Yucca Mountain, R.I.P.
‘Tis the season for finalizing Federal agency budgets in exchanges between the various Departments and the Office of Management and Budget, which means it’s also the season for strategic leaks of budget documents by folks seeking public support for changes they support. In keeping with this tradition, the Energy Daily (http://www.theenergydaily.com/) reports on “internal DOE budget documents” showing that the Department of Energy ”plans to abandon next month its Yucca Mountain license application pending before the Nuclear Regulatory Commission” a move that would, in ED’s nice little pun “bury the proposed Nevada nuclear waste repository for good.”
Yucca Mountain has been a dead man walking for years now. And perhaps we need some closure here to move on to the next phase of our national debate on what to do with nuclear waste (or as the new preferred term has it — “used fuel”).
There will surely be closure, if this language survives through the budget pass-back process: “All license defense activities will be terminated in December 2009.”
That line also represents a bit of a defeat for DOE Secretary Steve Chu, who “has maintained that DOE should continue work on Yucca application to better understand NRC’s criteria for a potential future disposal site.”
Instead, that language means that ”DOE would stop responding to NRC staff questions about technical aspects of the giant application, virtually guaranteeing that NRC could not approve it.”
Of course in some sense this is not news. Realistic observers, even Yucca supporters, have known for years that Yucca is dead. Ardent Yucca proponents have for some time been looking like the dead parrot salesman in the old Monty Python skit: “It’s not dead, it’s resting.”
Yet there is that pesky little problem of the Nuclear Waste Policy Act. As the ED writes: ”Utilities have already won nearly $600 million in court awards from DOE stemming from the department’s failure to begin disposing of the utilities’ spent fuel in Yucca beginning in 1998, a date the two sides agreed upon in a set of 1983 contracts.” And the often-wrong but never in doubt “knowledgeable sources” tell the Daily that “DOE has continued work on the Yucca license largely to forestall lawsuits from U.S. nuclear utilities.” Yep, that could be a problem.

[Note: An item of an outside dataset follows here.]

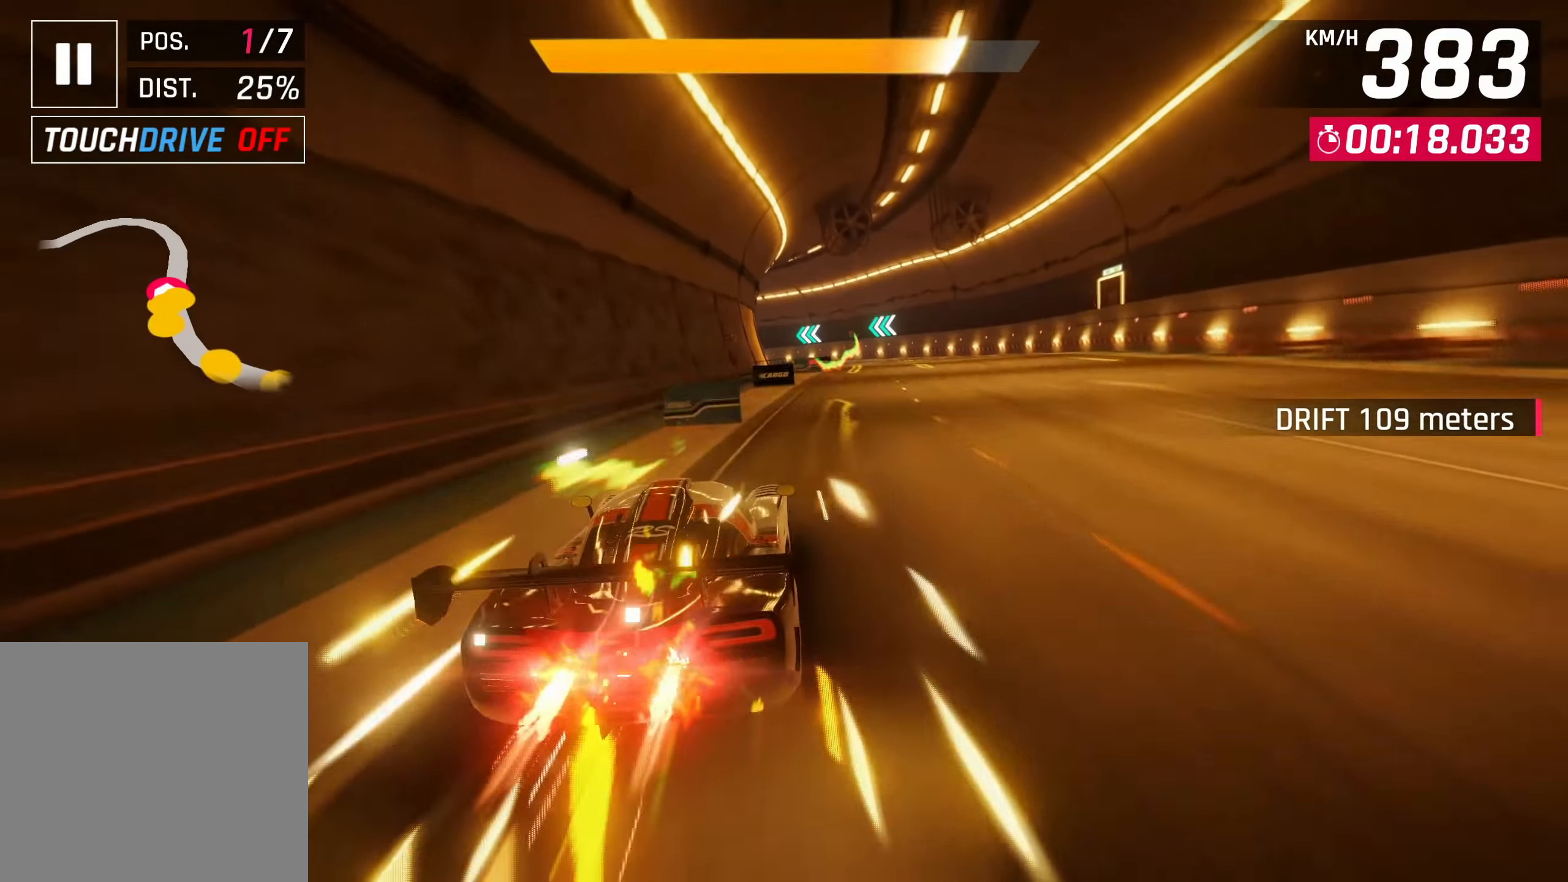
{"buttons": ["CROSS"], "left_stick": "center", "right_stick": "center", "events": [[16, "CROSS", "up"], [16, "R1", "up"], [383, "SQUARE", "down"], [416, "CROSS", "down"], [433, "SQUARE", "up"]]}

But then the piece gets really interesting, as ED puts on its politico hat:
“Many think the decision to kill Yucca was aimed at fulfilling a political promise that Obama made to Senate Majority Leader Harry Reid (D-Nev.)—an ardent Yucca foe—when Obama was running for president and needed Reid’s support.” Ok, but there are a whole lot of folks in the enviro community – firmly ensconced in the Democratic base — who revel in their Yucca opposition. But wait, there’s more, as ED really lays on the political analysis:
“Reid is facing a very tough re-election fight next fall, and currently trails likely GOP challenger and Nevada Republican Party Chairwoman Susan Lowden by 8.4 points as of October 19, according to an average of polls from the Real Clear Politics Web site.
“That raises the possibility that the administration may be sinking a project that has been studied for two decades, at a cost of about $10 billion, at the behest of a politician who may gone in a year.
“Reid’s electoral trouble in Nevada “make this all the more interesting—why would they [the administration] want to walk the plank here for Reid?” asked one glum pro-Yucca source last week.”
Walk a plank? Really? That phrase used to mean taking a vote or a stand that carried huge political risk. There’s little chance that the Obama Administration is going to take significant heat for this decision. Nor, frankly, should they. While thoughtful people can legitimately believe that Yucca Mountain is the best repository for our used fuel, it is long past time to move on to “Plan B.” The longer we argue about Yucca, the further off a workable solution remains. Let’s give Yucca Mountain a dignified burial and move on.